::: Provided text
Pride month has given the alphabet mafia and the rest of the left the opportunity to plaster a rainbow flag on everything and insist that there are as many genders as their addled brains can come up with. But a new study shows that a majority of Americans are not buying what the alphabet folk have to sell. The Public Religion Research Institute is a non-profit organization that surveyed 5,046 adults from all 50 states from March 9-23 about whether they believe there are only two genders. The results of this year’s survey were compared to data from 2021. The results show that the ideas of the militant transgender movement are increasingly out of touch with most Americans.
When asked in general if there were only two genders, 65 percent of those surveyed said they believe there are only two genders, up by six percent from 2021. Another 15 percent said they also believe there are only two genders, but do not have strong feelings about it. The poll got interesting when broken down by age group. The group that might be thought to have the most problem with the idea of just two genders, Gen Z (those born between 1995-2012) — that number actually rose to 57 percent, from 43 percent in 2021. Millennials (those born between 1980-1994) were up nine percentage points to 60 percent from the 2021 results. And not surprisingly, older Americans like Baby Boomers (1946-1964) and older (1925-1945) were the most likely to believe there are only two genders.
::::::
Required actions:
1 > Answer the following from the survey article, one line per answer, each marked to match its question:
(a) Which organization conducted the survey, and how many adults did it question?
(b) Over what dates in March was the survey carried out?
(c) What share of Gen Z said there are only two genders this year, and what was the 2021 figure?
2 > Duplicate the passage of the survey article that opens with the words containing "Pride month has" and closes with "with most Americans.".
::: The data
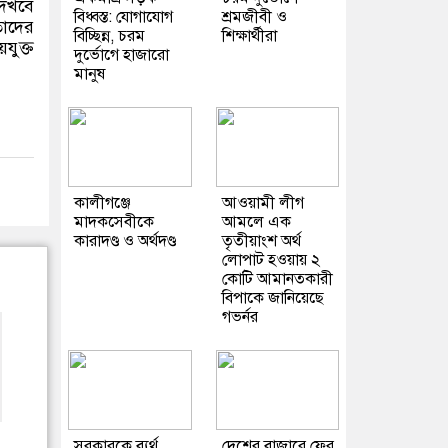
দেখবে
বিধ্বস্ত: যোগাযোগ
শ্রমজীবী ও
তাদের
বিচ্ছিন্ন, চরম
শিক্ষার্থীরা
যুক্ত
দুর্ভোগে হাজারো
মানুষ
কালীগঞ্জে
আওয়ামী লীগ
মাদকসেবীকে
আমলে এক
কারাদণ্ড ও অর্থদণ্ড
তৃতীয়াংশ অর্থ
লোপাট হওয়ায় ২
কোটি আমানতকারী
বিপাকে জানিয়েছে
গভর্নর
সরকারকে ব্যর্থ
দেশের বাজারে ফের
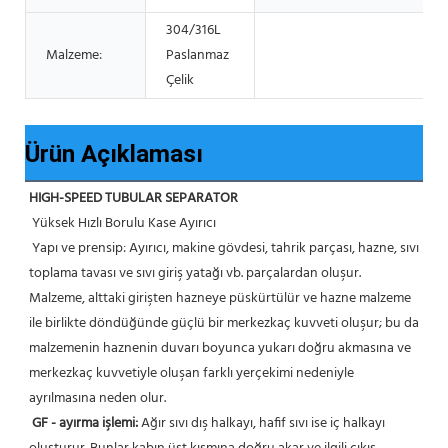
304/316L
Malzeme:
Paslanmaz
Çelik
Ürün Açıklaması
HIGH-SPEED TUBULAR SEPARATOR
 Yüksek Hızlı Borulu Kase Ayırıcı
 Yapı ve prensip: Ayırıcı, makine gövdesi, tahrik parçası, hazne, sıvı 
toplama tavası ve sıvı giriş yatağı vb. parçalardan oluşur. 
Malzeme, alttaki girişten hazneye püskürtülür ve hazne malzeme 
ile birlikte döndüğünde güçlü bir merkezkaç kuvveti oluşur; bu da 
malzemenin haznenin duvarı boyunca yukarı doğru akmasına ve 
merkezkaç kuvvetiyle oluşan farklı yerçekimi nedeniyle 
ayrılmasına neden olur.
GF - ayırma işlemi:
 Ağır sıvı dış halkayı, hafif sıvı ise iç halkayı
::::::
::: The data
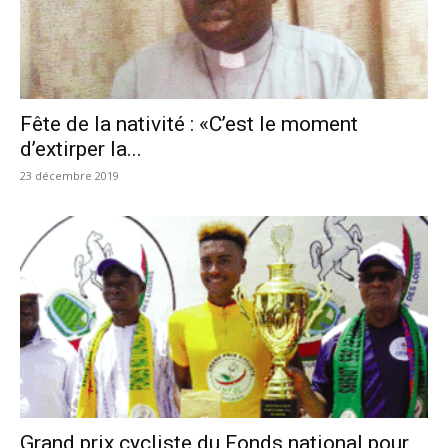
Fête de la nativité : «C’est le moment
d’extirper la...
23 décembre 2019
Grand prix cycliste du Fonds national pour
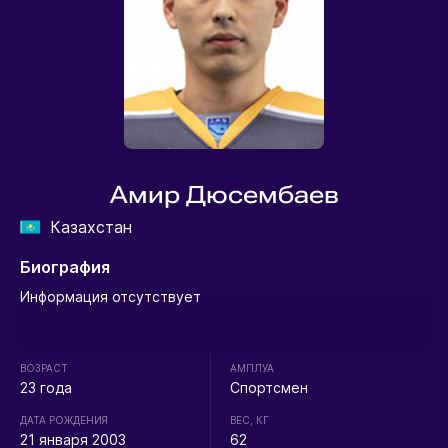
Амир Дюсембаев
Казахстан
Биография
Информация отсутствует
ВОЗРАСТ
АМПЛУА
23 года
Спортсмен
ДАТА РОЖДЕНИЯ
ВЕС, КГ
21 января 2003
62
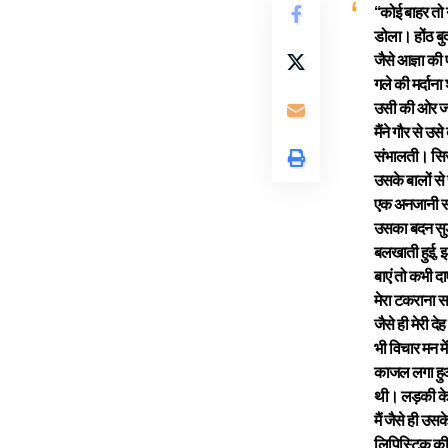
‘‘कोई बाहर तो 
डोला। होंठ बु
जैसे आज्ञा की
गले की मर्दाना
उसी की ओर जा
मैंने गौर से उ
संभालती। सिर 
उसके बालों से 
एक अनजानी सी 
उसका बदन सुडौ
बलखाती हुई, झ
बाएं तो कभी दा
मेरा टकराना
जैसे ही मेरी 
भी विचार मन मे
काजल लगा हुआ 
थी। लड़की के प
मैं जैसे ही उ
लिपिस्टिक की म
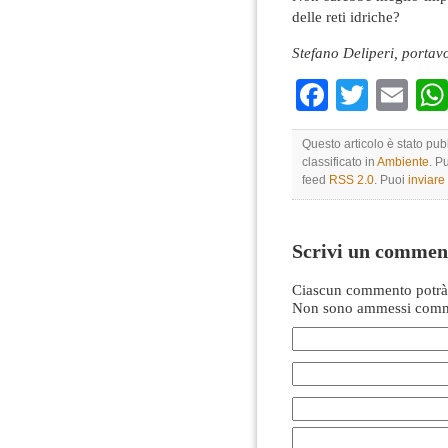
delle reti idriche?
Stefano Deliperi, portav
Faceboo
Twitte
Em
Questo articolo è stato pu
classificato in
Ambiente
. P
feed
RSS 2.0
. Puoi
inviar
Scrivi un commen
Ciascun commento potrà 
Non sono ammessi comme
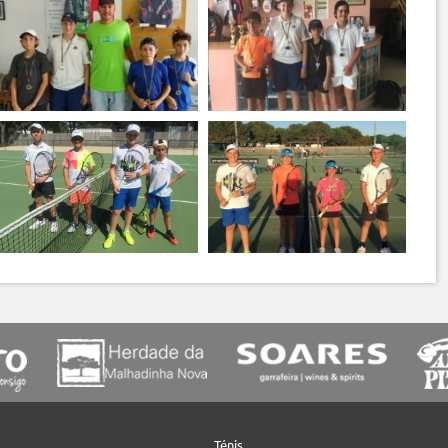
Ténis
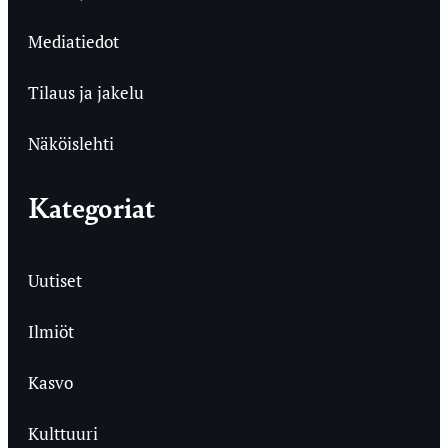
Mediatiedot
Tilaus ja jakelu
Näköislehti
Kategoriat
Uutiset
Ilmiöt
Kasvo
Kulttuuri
::::::
Solutions:
1 >
(a) The Public Religion Research Institute; 5,046 adults.
(b) March 9–23.
(c) 57 percent this year, compared with 43 percent in 2021.

2 >
Pride month has given the alphabet mafia and the rest of the left the opportunity to plaster a rainbow flag on everything and insist that there are as many genders as their addled brains can come up with. But a new study shows that a majority of Americans are not buying what the alphabet folk have to sell. The Public Religion Research Institute is a non-profit organization that surveyed 5,046 adults from all 50 states from March 9-23 about whether they believe there are only two genders. The results of this year’s survey were compared to data from 2021. The results show that the ideas of the militant transgender movement are increasingly out of touch with most Americans.